──────── Provided records

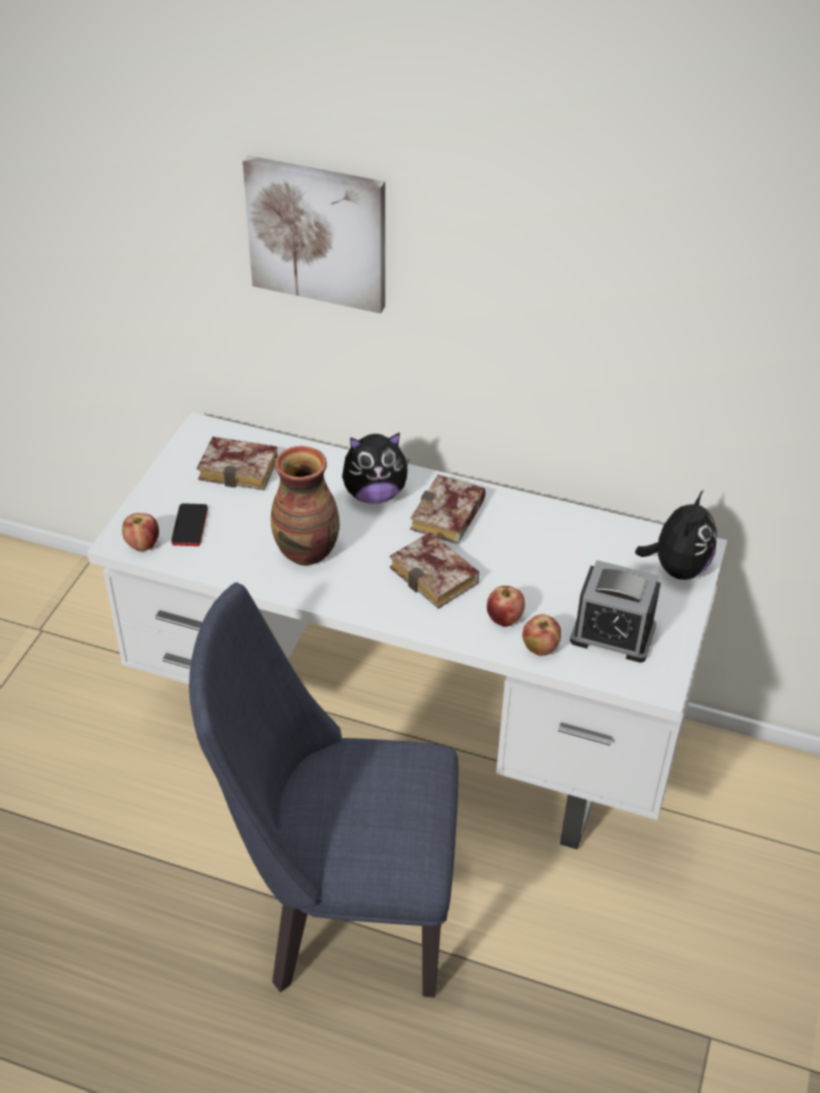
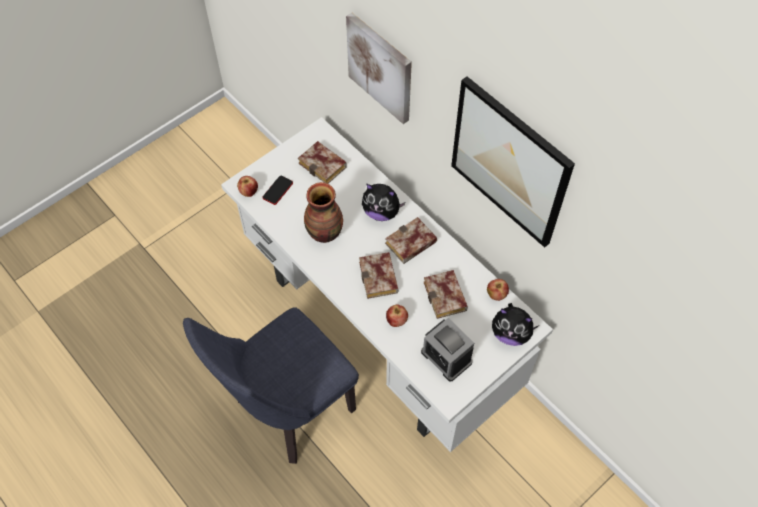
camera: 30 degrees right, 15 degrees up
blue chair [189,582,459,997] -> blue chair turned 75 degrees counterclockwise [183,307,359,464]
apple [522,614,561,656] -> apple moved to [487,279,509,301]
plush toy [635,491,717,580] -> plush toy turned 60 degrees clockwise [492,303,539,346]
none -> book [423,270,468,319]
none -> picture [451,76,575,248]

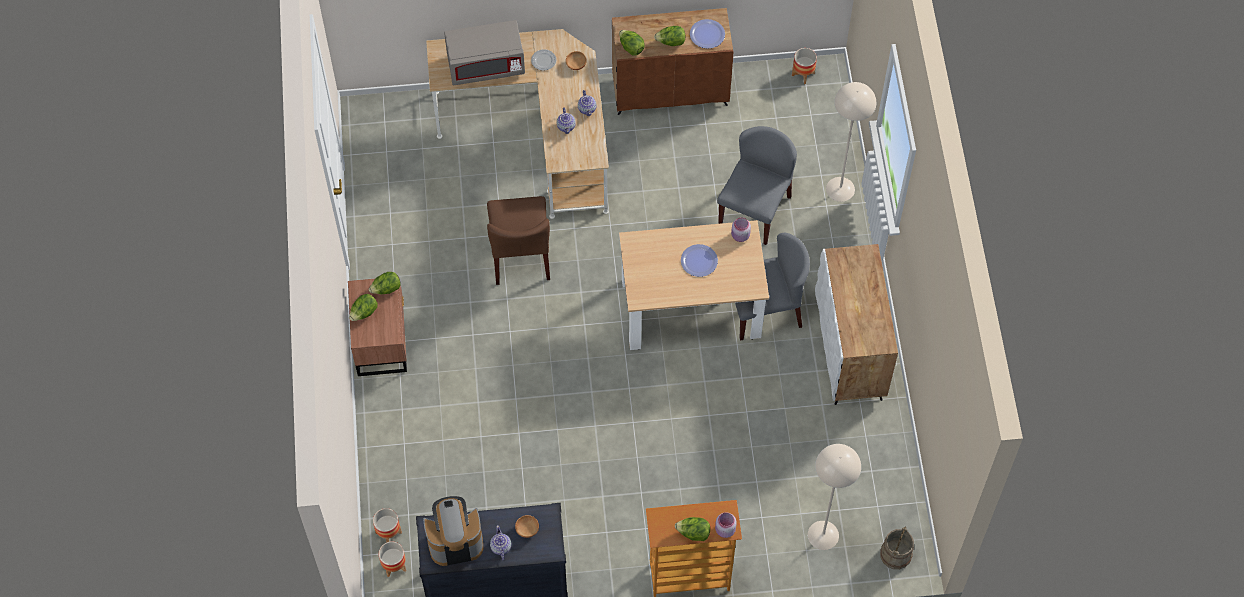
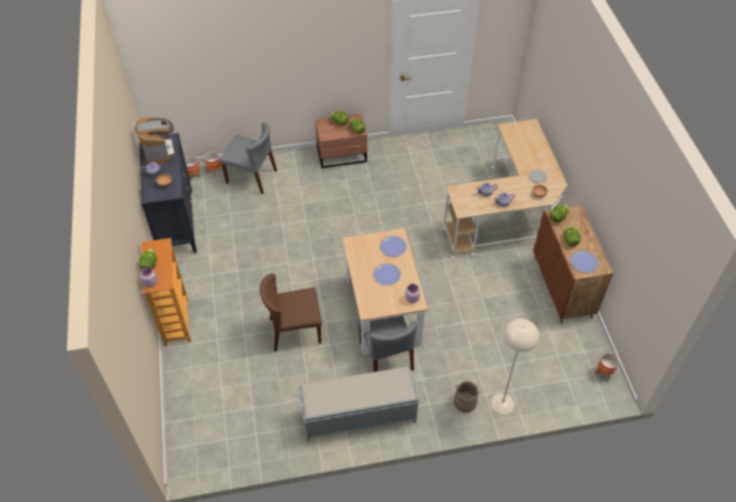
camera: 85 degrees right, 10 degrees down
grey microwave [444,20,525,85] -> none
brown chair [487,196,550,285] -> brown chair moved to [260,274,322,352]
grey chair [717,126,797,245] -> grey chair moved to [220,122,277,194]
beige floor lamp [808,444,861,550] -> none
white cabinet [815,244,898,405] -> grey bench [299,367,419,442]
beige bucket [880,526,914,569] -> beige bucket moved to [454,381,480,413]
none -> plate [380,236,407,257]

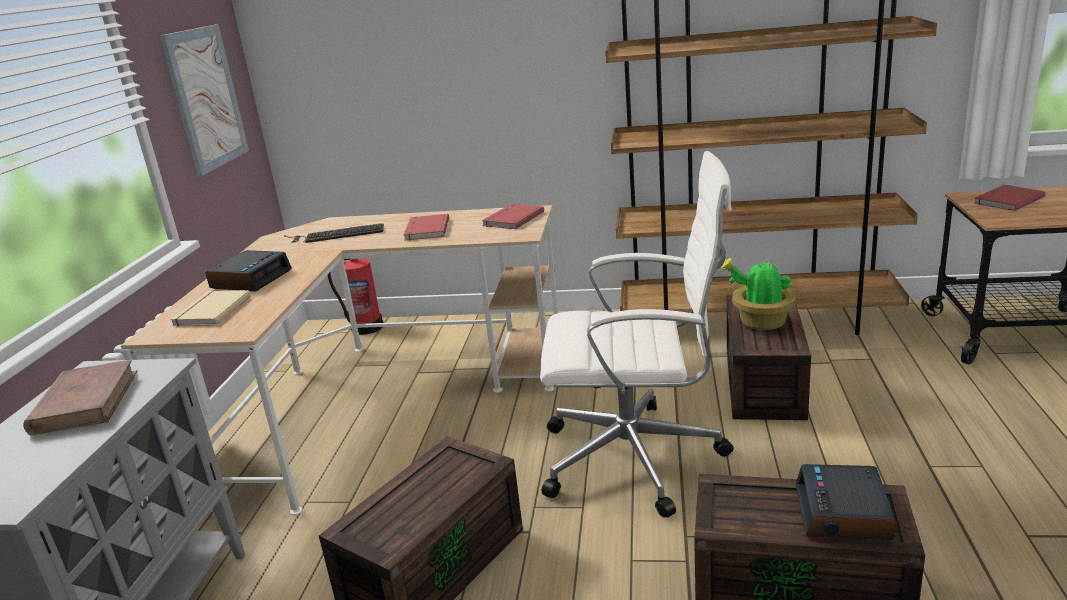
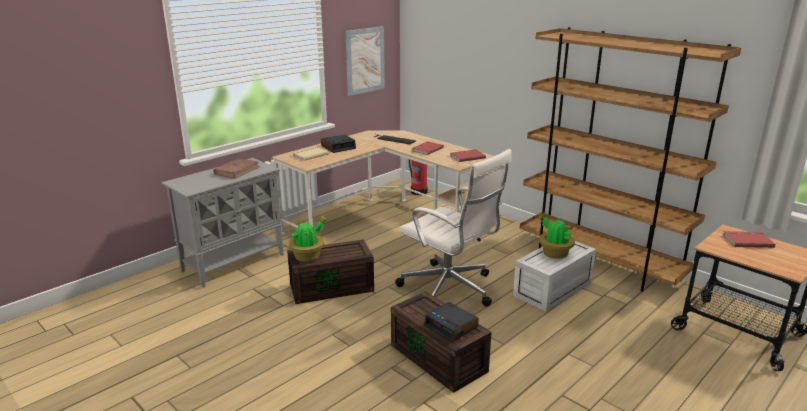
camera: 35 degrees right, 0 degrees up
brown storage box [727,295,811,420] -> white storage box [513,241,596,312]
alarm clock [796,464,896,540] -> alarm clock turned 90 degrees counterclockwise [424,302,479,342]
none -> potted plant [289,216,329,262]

────────────────

Using the records above, select and copy every line that has the word "chair".

__Problem solution__
blue chair [189,582,459,997] -> blue chair turned 75 degrees counterclockwise [183,307,359,464]
brown chair [487,196,550,285] -> brown chair moved to [260,274,322,352]
grey chair [717,126,797,245] -> grey chair moved to [220,122,277,194]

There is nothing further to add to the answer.